Later on, I joined a company that held multiple contracts with NATO. Our tasks included establishing rehabilitation centers for individuals with disabilities and implementing projects to undermine the terrorist organization in the country.
I was in this position when the US withdrew from Afghanistan and the Taliban regained power in August 2021. Naturally, I was immediately terrified that I could be subjected to torture and execution.

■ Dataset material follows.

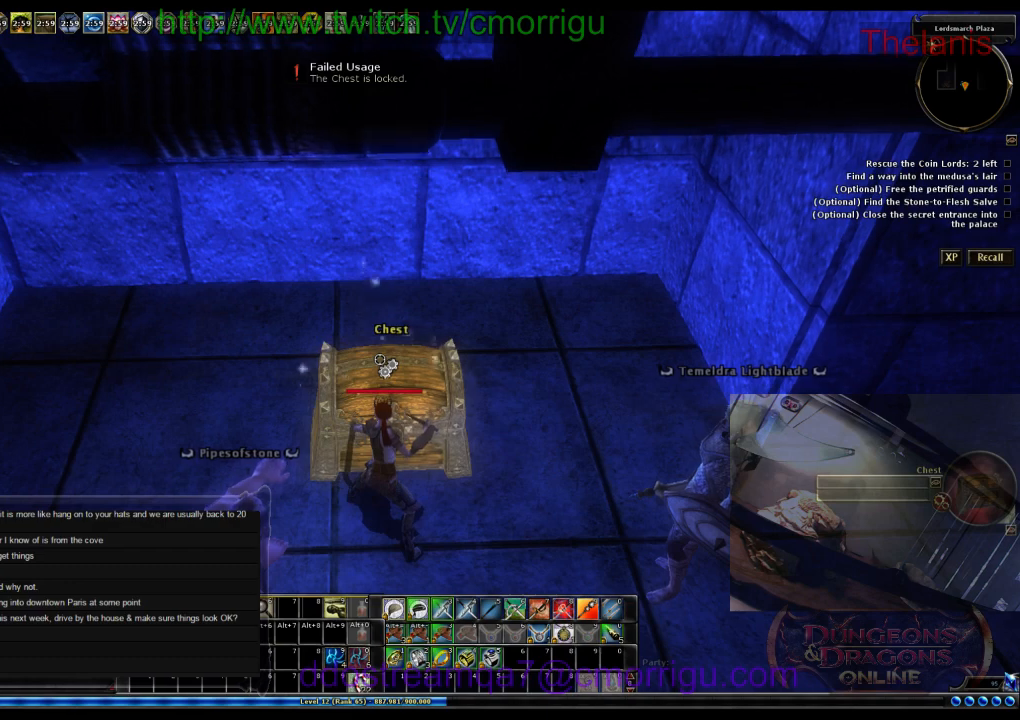
{"keys": [], "events": [[100, "5", "down"], [266, "5", "up"]]}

I had to flee the country, but I didn’t want to arouse suspicion by attempting to leave right away, so I remained in hiding for several months. During this time, there were house-to-house raids, forcing me to move constantly in order to avoid being captured.

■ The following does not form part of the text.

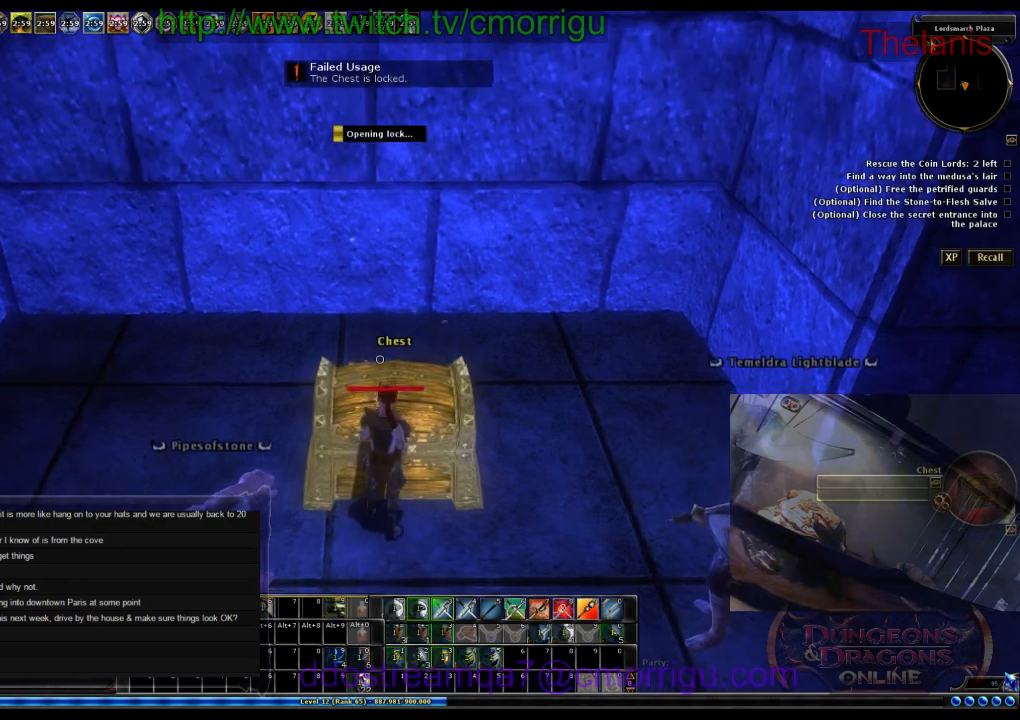
{"keys": [], "events": []}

Luckily, I managed to obtain a visa for Pakistan and, after a lengthy process, I was able to leave the country. The process of packing up my life and departing from Afghanistan left me with mixed emotions, ranging from sadness to relief.
Treating people in this manner feels cruel and inhumane (Picture: BEN STANSALL/AFP via Getty Images)I stayed in Pakistan for over six months, but then I began hearing accounts of Afghans being captured and forcibly repatriated or killed on the spot. In desperation, I applied for temporary student visas in various European countries, including Germany and the UK. I was relieved when I was finally able to fly to the UK at the end of last year.
I genuinely had no knowledge that I had to apply for asylum as soon as I arrived at the airport. I thought I needed to visit an immigration office and complete forms, similar to visa centers. Additionally, I was dealing with chronic sciatica and kidney conditions that worsened upon my arrival in the UK, delaying my asylum claim by a couple of weeks.
In January of this year, I had my initial meeting with the Home Office to present my case for asylum. During this meeting, I was deemed to be illegal and subject to deportation because I was informed that my intention was to seek asylum, but I failed to mention it to the immigration officer at the airport and entered the UK as a student.
They issued me a one-stop notice, granting me the opportunity to either accept their decision or appeal it. I knew that I could potentially be deported to Rwanda.
In a state of panic, I suddenly remembered an organization called Asylum Welcome, which provides information, advice, and practical support to asylum seekers, refugees, and vulnerable migrants. I reached out to them as soon as I could, and they offered me tremendous support.
Three days later, they connected me with a solicitor to assist me in planning my appeal. For months, we collaborated to build a strong case, and although I still felt depressed about my overall situation, I held onto hope that I would be able to remain in the UK.
Then, earlier this month, the Home Office sent me that letter stating that I would be moved to the Bibby Stockholm the following morning, and my hope turned into despair. I was extremely afraid.
People hold up signs and placards to welcome incoming migrants at the Bibby Stockholm (Picture: BEN STANSALL/AFP via Getty Images)Although the letter claims that the Bibby Stockholm is “not detention accommodation,” it feels incredibly cruel and inhumane to treat people in such a manner. Human rights organizations like Amnesty International UK and Care4Calais share this view.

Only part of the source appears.